-- EXERCISE AIM --
From the first line onward, reproduce the records exactly; the final line to include is the one holding "(fp_line (start -8.9".

-- LISTED RECORDS --
----

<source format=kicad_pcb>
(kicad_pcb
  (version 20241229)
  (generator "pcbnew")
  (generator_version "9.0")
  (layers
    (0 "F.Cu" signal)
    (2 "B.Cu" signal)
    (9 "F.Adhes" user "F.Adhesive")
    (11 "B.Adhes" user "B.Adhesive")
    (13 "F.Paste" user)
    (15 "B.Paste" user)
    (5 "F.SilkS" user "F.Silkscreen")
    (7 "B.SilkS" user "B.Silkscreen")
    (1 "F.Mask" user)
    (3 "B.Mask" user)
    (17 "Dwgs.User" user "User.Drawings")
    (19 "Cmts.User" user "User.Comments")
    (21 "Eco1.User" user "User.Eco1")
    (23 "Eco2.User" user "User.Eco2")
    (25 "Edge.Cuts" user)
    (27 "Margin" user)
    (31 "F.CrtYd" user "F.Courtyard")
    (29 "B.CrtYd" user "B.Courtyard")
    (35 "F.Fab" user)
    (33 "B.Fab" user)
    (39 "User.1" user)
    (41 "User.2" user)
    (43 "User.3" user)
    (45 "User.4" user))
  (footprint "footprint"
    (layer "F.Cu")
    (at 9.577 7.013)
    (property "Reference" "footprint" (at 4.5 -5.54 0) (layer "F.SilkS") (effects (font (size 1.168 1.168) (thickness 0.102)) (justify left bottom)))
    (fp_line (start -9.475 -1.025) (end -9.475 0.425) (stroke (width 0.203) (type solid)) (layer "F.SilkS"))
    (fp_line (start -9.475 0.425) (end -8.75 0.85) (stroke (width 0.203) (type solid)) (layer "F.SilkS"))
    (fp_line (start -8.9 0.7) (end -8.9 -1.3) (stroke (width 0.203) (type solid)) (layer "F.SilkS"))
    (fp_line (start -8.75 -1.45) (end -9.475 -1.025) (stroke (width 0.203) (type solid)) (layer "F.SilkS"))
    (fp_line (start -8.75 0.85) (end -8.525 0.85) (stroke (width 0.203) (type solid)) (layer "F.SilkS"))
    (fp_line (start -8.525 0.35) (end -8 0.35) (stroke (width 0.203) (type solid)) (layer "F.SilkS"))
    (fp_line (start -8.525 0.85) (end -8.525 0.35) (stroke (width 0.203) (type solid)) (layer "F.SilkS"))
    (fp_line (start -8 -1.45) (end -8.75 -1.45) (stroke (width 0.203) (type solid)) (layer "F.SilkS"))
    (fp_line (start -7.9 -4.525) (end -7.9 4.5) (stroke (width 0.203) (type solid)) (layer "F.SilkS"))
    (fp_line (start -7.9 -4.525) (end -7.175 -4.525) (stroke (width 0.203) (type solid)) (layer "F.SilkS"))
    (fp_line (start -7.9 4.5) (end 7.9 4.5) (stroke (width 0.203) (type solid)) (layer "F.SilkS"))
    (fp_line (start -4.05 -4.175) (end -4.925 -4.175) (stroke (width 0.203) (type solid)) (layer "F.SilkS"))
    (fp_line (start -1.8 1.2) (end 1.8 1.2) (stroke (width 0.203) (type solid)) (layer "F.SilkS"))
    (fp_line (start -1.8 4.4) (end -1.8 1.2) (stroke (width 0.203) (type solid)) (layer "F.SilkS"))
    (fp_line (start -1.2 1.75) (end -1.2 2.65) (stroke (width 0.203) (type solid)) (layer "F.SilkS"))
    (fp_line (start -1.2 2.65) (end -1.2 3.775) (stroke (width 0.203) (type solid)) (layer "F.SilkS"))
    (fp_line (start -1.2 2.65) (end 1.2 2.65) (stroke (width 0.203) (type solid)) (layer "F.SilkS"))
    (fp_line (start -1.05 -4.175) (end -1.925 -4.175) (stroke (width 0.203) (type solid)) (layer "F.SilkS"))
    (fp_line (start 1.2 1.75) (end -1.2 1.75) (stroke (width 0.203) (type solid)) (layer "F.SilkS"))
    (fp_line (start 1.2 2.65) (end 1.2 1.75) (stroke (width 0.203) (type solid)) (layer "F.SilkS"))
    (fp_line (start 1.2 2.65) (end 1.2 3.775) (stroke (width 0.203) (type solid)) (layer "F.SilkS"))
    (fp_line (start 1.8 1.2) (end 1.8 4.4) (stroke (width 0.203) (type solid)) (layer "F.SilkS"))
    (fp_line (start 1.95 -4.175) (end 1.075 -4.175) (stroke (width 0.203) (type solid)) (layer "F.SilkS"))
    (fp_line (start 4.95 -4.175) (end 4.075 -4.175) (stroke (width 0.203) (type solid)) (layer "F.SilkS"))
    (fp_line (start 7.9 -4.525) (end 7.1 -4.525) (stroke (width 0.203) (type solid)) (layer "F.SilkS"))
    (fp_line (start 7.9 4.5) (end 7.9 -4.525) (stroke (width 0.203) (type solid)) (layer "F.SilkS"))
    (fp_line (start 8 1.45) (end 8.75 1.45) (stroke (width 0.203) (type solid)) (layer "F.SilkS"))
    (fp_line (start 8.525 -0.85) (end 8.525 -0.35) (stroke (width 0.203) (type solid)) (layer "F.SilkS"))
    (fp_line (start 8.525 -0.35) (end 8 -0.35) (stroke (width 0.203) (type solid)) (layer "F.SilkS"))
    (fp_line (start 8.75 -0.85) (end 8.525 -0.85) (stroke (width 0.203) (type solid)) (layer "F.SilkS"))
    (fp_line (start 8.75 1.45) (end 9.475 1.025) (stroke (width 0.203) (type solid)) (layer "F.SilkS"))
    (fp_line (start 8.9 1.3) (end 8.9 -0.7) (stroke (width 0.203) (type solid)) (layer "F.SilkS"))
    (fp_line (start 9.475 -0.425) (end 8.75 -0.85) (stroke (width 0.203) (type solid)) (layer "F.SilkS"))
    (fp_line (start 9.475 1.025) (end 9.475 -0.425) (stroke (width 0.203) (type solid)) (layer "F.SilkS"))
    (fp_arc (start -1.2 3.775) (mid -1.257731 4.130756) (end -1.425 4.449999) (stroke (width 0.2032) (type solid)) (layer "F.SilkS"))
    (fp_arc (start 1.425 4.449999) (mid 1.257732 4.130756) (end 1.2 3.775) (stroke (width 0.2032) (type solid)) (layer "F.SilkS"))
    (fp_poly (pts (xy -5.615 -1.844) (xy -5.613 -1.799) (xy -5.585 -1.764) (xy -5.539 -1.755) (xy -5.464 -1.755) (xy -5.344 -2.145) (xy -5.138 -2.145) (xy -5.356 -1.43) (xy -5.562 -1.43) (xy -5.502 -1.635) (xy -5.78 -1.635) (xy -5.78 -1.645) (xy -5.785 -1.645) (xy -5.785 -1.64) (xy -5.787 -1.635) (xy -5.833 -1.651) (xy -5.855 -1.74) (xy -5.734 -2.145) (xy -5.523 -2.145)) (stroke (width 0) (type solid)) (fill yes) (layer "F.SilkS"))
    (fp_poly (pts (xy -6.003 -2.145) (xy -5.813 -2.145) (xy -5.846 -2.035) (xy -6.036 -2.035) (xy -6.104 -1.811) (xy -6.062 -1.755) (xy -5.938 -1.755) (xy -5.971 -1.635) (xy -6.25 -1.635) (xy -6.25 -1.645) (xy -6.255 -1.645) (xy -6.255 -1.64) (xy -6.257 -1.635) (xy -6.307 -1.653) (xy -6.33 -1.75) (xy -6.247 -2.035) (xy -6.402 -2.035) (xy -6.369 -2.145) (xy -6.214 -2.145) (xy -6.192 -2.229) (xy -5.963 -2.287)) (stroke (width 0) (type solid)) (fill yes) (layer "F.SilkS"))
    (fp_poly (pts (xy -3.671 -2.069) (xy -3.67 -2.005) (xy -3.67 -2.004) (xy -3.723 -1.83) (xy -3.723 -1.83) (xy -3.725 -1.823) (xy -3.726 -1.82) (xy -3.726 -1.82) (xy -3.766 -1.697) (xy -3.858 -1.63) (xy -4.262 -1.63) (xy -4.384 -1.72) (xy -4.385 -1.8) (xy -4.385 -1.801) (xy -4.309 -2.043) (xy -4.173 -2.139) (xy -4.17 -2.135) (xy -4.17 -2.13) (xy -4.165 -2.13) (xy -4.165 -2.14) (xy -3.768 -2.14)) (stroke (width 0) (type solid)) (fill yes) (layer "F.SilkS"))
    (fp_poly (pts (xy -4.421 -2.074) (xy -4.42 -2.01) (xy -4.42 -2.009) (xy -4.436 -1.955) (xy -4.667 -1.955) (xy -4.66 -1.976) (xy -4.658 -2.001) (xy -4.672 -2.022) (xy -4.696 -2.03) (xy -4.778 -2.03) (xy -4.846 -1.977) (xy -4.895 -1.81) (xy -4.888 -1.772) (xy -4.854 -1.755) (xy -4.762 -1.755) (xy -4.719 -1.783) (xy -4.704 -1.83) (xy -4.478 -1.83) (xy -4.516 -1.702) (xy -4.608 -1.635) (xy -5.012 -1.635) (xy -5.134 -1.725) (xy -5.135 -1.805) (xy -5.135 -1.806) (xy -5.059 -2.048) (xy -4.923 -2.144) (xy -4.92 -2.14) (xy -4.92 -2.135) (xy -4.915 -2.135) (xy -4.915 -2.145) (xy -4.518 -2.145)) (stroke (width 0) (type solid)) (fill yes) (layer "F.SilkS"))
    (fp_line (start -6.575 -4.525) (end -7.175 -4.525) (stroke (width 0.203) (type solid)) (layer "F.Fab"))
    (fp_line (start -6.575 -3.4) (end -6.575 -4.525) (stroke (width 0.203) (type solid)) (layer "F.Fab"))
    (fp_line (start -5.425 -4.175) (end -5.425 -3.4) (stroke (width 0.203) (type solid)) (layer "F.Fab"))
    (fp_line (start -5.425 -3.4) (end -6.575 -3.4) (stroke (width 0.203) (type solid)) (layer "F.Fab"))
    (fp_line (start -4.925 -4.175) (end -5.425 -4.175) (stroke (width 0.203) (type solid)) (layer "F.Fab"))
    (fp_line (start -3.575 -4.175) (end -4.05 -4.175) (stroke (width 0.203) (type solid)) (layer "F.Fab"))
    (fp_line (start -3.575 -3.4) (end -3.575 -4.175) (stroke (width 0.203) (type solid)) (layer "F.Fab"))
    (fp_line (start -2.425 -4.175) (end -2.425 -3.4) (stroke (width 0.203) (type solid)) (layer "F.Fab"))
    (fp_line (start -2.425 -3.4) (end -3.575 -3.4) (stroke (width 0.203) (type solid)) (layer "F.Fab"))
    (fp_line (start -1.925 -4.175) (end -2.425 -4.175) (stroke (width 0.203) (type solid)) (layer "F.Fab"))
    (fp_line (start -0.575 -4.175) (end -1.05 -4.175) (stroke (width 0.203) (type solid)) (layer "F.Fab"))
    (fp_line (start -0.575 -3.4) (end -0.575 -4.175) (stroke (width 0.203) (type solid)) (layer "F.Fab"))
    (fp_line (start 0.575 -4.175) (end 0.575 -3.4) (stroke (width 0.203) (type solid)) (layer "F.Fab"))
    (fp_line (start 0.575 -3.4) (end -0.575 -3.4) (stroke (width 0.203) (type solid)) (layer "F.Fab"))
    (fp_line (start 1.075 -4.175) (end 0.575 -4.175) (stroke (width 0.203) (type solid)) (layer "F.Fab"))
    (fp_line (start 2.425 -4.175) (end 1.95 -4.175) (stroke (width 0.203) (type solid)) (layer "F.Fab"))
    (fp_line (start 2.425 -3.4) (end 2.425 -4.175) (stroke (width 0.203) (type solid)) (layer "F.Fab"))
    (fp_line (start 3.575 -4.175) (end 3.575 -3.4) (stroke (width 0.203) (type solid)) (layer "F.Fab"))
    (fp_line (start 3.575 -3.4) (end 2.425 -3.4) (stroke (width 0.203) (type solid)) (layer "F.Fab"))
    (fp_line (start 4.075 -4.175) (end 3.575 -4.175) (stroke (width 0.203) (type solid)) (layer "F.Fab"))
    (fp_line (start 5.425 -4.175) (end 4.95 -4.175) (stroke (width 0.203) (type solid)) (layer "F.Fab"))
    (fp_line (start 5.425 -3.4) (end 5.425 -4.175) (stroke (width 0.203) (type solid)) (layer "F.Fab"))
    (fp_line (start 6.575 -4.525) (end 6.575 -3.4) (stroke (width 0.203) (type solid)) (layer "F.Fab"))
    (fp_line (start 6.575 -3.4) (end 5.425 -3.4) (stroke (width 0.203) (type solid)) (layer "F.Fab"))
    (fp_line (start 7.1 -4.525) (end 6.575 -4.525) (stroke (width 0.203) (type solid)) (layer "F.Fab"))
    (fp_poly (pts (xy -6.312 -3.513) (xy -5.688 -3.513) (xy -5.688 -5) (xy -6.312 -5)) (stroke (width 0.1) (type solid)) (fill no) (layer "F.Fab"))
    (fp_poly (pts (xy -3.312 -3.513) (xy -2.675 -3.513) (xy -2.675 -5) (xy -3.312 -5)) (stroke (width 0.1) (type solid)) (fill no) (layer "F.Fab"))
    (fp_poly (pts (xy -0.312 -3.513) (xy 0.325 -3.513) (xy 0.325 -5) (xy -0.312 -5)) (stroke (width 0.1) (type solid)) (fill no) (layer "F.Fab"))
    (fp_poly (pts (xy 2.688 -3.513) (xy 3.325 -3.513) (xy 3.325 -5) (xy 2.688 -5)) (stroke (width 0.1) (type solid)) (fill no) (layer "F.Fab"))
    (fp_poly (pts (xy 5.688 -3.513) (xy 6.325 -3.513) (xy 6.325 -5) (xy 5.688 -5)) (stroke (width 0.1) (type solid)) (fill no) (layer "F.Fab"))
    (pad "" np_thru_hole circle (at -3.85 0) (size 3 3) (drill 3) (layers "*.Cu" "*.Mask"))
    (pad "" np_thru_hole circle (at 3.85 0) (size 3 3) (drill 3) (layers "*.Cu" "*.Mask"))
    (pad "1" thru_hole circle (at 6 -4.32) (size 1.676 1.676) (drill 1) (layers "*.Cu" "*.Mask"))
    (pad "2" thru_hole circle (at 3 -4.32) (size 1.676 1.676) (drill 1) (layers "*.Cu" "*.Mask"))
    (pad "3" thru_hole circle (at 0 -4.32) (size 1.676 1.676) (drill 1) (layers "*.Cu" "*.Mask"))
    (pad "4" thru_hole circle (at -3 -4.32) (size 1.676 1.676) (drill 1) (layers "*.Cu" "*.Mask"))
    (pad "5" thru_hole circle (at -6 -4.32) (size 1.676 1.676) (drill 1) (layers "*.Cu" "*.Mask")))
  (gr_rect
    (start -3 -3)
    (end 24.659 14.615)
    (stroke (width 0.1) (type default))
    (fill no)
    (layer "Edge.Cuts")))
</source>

----

-- ANSWER SECTION --
<source format=kicad_pcb>
(kicad_pcb
  (version 20241229)
  (generator "pcbnew")
  (generator_version "9.0")
  (layers
    (0 "F.Cu" signal)
    (2 "B.Cu" signal)
    (9 "F.Adhes" user "F.Adhesive")
    (11 "B.Adhes" user "B.Adhesive")
    (13 "F.Paste" user)
    (15 "B.Paste" user)
    (5 "F.SilkS" user "F.Silkscreen")
    (7 "B.SilkS" user "B.Silkscreen")
    (1 "F.Mask" user)
    (3 "B.Mask" user)
    (17 "Dwgs.User" user "User.Drawings")
    (19 "Cmts.User" user "User.Comments")
    (21 "Eco1.User" user "User.Eco1")
    (23 "Eco2.User" user "User.Eco2")
    (25 "Edge.Cuts" user)
    (27 "Margin" user)
    (31 "F.CrtYd" user "F.Courtyard")
    (29 "B.CrtYd" user "B.Courtyard")
    (35 "F.Fab" user)
    (33 "B.Fab" user)
    (39 "User.1" user)
    (41 "User.2" user)
    (43 "User.3" user)
    (45 "User.4" user))
  (footprint "footprint"
    (layer "F.Cu")
    (at 9.577 7.013)
    (property "Reference" "footprint" (at 4.5 -5.54 0) (layer "F.SilkS") (effects (font (size 1.168 1.168) (thickness 0.102)) (justify left bottom)))
    (fp_line (start -9.475 -1.025) (end -9.475 0.425) (stroke (width 0.203) (type solid)) (layer "F.SilkS"))
    (fp_line (start -9.475 0.425) (end -8.75 0.85) (stroke (width 0.203) (type solid)) (layer "F.SilkS"))
    (fp_line (start -8.9 0.7) (end -8.9 -1.3) (stroke (width 0.203) (type solid)) (layer "F.SilkS"))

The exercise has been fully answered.